在其中一个节点（头节点）启动 supervisor。
在其他节点启动 worker，保证 worker 与头节点连接。
向该 Xorbits 集群提交用户作业。

Script Method#

SLURM 脚本文件#

在这个 SLURM 脚本文件中，你需要告诉 SLURM 分配计算节点给 Xorbits 作业。在本例中，我们申请了4个计算节点，每个计算节点上设置 --cpus-per-task=24 和 --ntasks-per-node=1，意味着每个计算节点使用24个CPU核。根据你的工作负载来修改这些设置。类似地，你也可以通过 --gpus=1 参数来修改所申请的GPU的数量。你需要将 --partition 改为你的站点所设置的分区。你也可以添加其他SLURM参数。

#!/bin/bash
#SBATCH --job-name=xorbits
#SBATCH --nodes=4
#SBATCH --cpus-per-task=24
#SBATCH --ntasks-per-node=1
#SBATCH --partition=cpu24c
#SBATCH --time=00:30:00

加载环境#

你需要使用 conda 或 module 将 Xorbits 安装到特定环境。计算节点被分配后，环境会被切换到你安装 Xorbits 的环境。本例中，我们将 Xorbits 安装到了一个名为 df 的 conda 环境。

# Example: module load xorbits
# Example: source activate my-env

source activate df

获取节点#

接下来，你需要获取所有被分配的计算节点。

# Getting the node names
nodes=$(scontrol show hostnames "$SLURM_JOB_NODELIST")
nodes_array=($nodes)

现在， nodes_array 是一个数组，它存储着分配给这个作业的节点主机名。

启动 Supervisor#

选择 nodes_array 中的第一个节点作为头节点，头节点用于启动 supervisor ，其他节点用于启动 worker 。

head_node=${nodes_array[0]}

获取到头节点的主机名后，我们将在头节点上运行 supervisor。我们将使用 srun 来启动 supervisor。xorbits-supervisor 是启动 supervisor 的命令。你必须配置主机名，端口和 web 端口。注意，你需要让程序休眠几秒，因为 supervisor 需要一些时间来启动。
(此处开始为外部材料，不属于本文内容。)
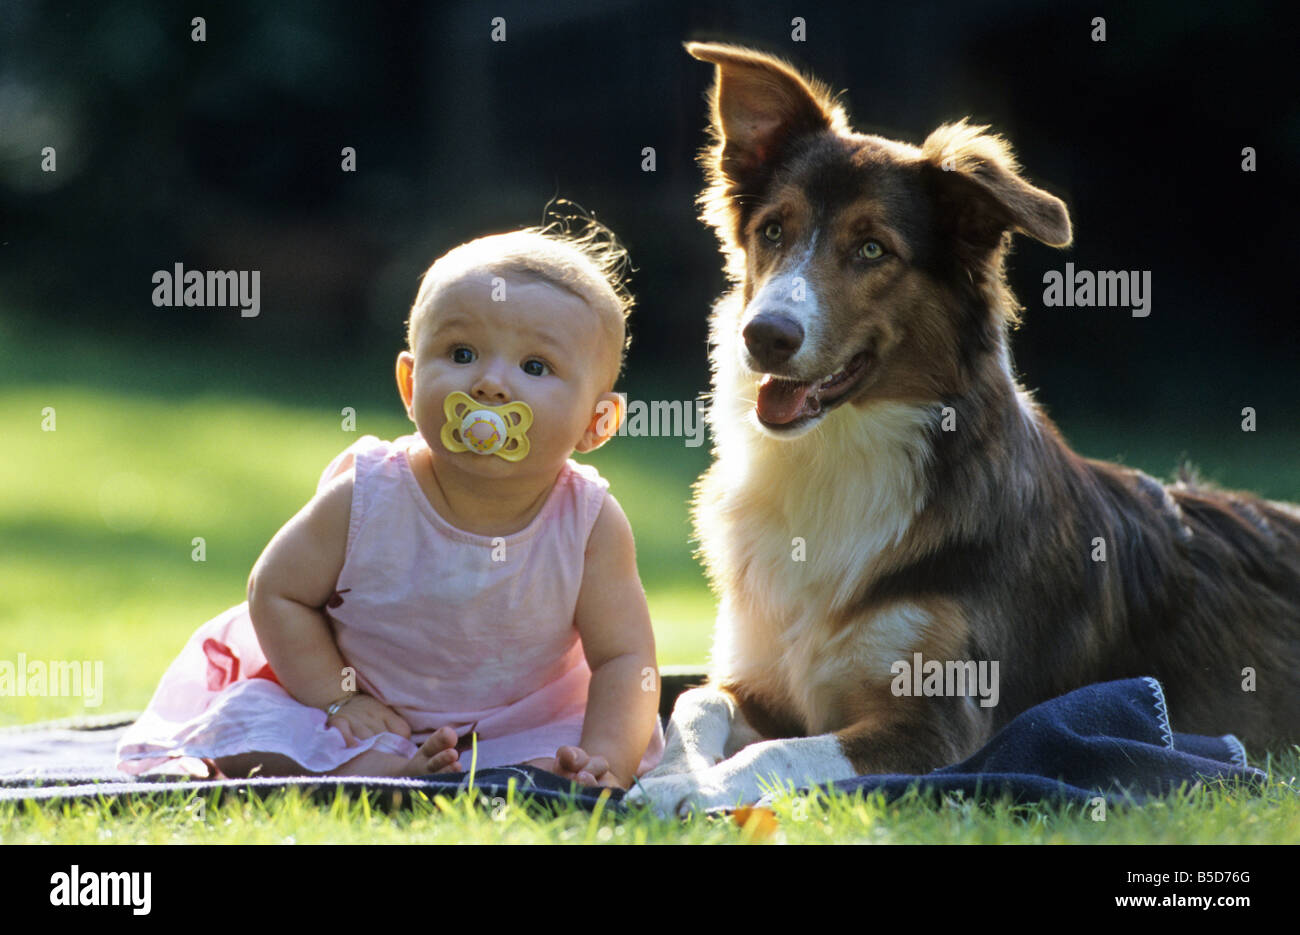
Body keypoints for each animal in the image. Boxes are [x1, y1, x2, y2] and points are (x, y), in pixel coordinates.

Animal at [624, 40, 1294, 816]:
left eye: (873, 250)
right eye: (772, 231)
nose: (762, 336)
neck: (840, 454)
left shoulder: (939, 727)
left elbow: (781, 751)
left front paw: (693, 788)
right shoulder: (760, 679)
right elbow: (695, 700)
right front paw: (669, 772)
否则，其他 worker 节点可能无法连接上 supervisor。

port=16380
web_port=16379

echo "Starting SUPERVISOR at ${head_node}"
srun --nodes=1 --ntasks=1 -w "${head_node}" \
    xorbits-supervisor -H "${head_node}" -p "${port}" -w "${web_port}" &
sleep 10

启动 Worker#

其他的机器被用来作为 worker：

# number of nodes other than the head node
worker_num=$((SLURM_JOB_NUM_NODES - 1))

for ((i = 1; i <= worker_num; i++)); do
    node_i=${nodes_array[$i]}
    port_i=$((port + i))

    echo "Starting WORKER $i at ${node_i}"
    srun --nodes=1 --ntasks=1 -w "${node_i}" \
        xorbits-worker -H "${node_i}"  -p "${port_i}" -s "${head_node}":"${port}" &
done
sleep 5

连接到创建的集群#

至此，Xorbits 集群已创建。address 是访问这个集群的地址，你通过这个地址可以连接到 supervisor，然后提交你的 Xorbits 作业。

address=http://"${head_node}":"${web_port}"
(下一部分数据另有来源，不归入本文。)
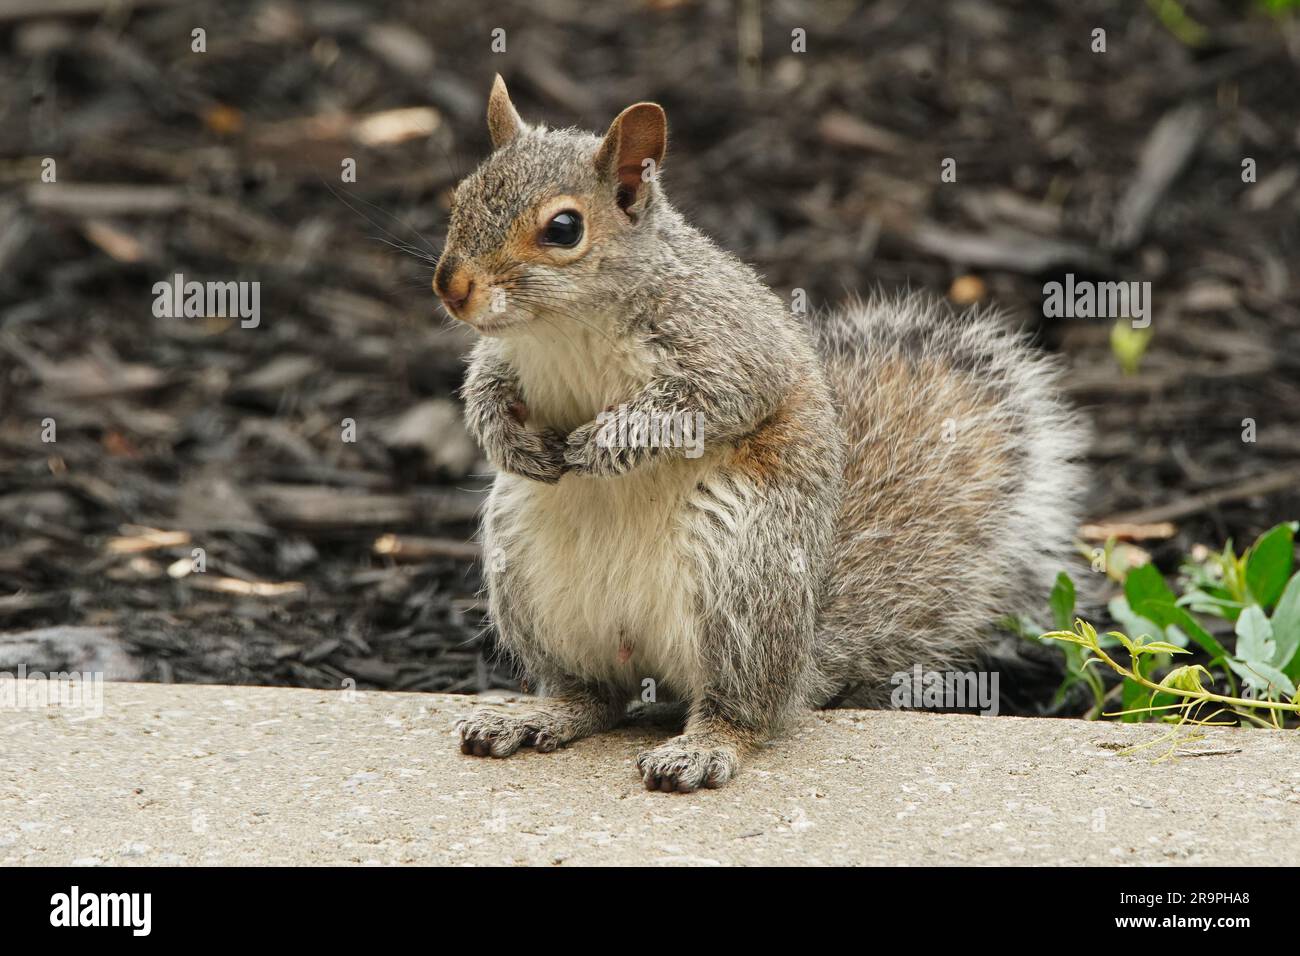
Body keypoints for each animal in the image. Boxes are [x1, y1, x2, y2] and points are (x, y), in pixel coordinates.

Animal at [440, 76, 1088, 792]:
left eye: (563, 228)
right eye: (459, 197)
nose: (450, 287)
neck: (561, 328)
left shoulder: (728, 345)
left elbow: (706, 402)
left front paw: (607, 442)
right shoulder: (506, 356)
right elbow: (485, 386)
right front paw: (507, 438)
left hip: (742, 574)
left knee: (744, 709)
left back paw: (703, 747)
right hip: (528, 572)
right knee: (596, 695)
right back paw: (537, 716)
python -u test.py --endpoint "${address}"

test.py 像这样：

import argparse

import xorbits
import xorbits.numpy as np

parser = argparse.ArgumentParser(description="test")
parser.add_argument(
    "--endpoint",
    type=str,
    default="0.0.0.0",
    required=True,
)

args = parser.parse_args()

xorbits.init(args.endpoint)
print(np.random.rand(100, 100).mean())

将 SLURM 脚本文件命名为 xorbits_slurm.sh。提交这个作业：

sbatch xorbits_slurm.sh

整合汇总#

将以上汇总， SLURM 脚本文件像这样：

#!/bin/bash

#SBATCH --job-name=xorbits
#SBATCH --nodes=4
#SBATCH --cpus-per-task=24
#SBATCH --ntasks-per-node=1
#SBATCH --partition=cpu24c
#SBATCH --time=00:30:00

source activate df

### Use the debug mode to see if the shell commands are correct.
### If you do not want the shell command logs, delete the following line.
set -x

# Getting the node names
nodes=$(scontrol show hostnames "$SLURM_JOB_NODELIST")
nodes_array=($nodes)

head_node=${nodes_array[0]}
port=16380
web_port=16379

echo "Starting SUPERVISOR at ${head_node}"
srun --nodes=1 --ntasks=1 -w "${head_node}" \
    xorbits-supervisor -H "${head_node}" -p "${port}" -w "${web_port}" &
sleep 10

# number of nodes other than the head node
worker_num=$((SLURM_JOB_NUM_NODES - 1))

for ((i = 1; i <= worker_num; i++)); do
    node_i=${nodes_array[$i]}
    port_i=$((port + i))

    echo "Starting WORKER $i at ${node_i}"
    srun --nodes=1 --ntasks=1 -w "${node_i}" \
        xorbits-worker -H "${node_i}"  -p "${port_i}" -s "${head_node}":"${port}" &
done
sleep 5

address=http://"${head_node}":"${web_port}"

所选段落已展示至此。